Top of SELECTED TEXT

Investing: Understanding the 'Caps'

February 8, 2016
Bill Schu

Having a basic understanding of terms like "small cap" and "large cap" is key if you want to ensure your investments line up with your financial objectives.

For dentists and other investors, investments such as lifecycle funds and index funds have opened up a wide variety of investment vehicles that don’t necessarily demand a deep understanding of different terms and principles. But one idea you should familiarize yourself with is the different categories of securities you’re invested in.

If you take a close look at your investment returns, many funds you may be invested in will show a breakdown of your investment funds into different categories that may include “big cap,” “mid cap,” and “small cap” stocks. One might assume that big cap stocks are shares of larger companies, and so on. But while this is mostly true, it doesn’t necessarily correlate to the investment opportunity inherent in each. Having a basic understanding of the terms will help you measure your investment performance and ensure that your actual investments line up with your financial objectives.

“Cap” is simple short-hand for market capitalization, which is determined by multiplying the price of a stock by the number of shares outstanding. This is generally seen as the market’s estimate of the overall value of a company, though it should be noted that publicly traded bonds also impact this value.

Large-Cap Stocks

These are the large publicly traded companies such as Apple, Microsoft, General Electric, Ford, and Google. Large-cap stocks are often considered “blue chip” stocks, and they are often seen as less risky than small- or mid-cap stocks. This is not always true. While large-cap stocks get much of the attention of the financial coverage, this isn’t because they outnumber small-cap stocks. In fact, the opposite is true. But the behemoths get most of the coverage, in part because their performance drives much of the lucrative investment banking business. Large caps typically have a market capitalization of $15 billion or more.

Bottom of SELECTED TEXT
Top of SUPPLIED DATA

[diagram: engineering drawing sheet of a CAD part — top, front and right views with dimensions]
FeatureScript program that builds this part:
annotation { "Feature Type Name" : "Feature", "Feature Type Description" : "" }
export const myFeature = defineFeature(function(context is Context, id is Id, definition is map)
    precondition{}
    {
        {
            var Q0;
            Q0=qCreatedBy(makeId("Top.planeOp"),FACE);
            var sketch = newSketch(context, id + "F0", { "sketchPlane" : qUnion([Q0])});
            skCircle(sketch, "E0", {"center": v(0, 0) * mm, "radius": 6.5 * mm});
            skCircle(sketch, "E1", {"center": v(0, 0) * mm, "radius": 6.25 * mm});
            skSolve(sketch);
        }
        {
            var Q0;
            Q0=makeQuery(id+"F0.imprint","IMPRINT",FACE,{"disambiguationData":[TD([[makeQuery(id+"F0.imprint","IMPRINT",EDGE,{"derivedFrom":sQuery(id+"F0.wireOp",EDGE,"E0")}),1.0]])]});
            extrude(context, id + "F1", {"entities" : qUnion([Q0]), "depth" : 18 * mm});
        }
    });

Bottom of SUPPLIED DATA

**WHAT TO DO**
Reproduce the passage of the article on market caps between "For dentists and" and "you’re invested in.", inclusive. The items after the article on market caps are separate material and have nothing to do with it.

**FINISHED TASK**
For dentists and other investors, investments such as lifecycle funds and index funds have opened up a wide variety of investment vehicles that don’t necessarily demand a deep understanding of different terms and principles. But one idea you should familiarize yourself with is the different categories of securities you’re invested in.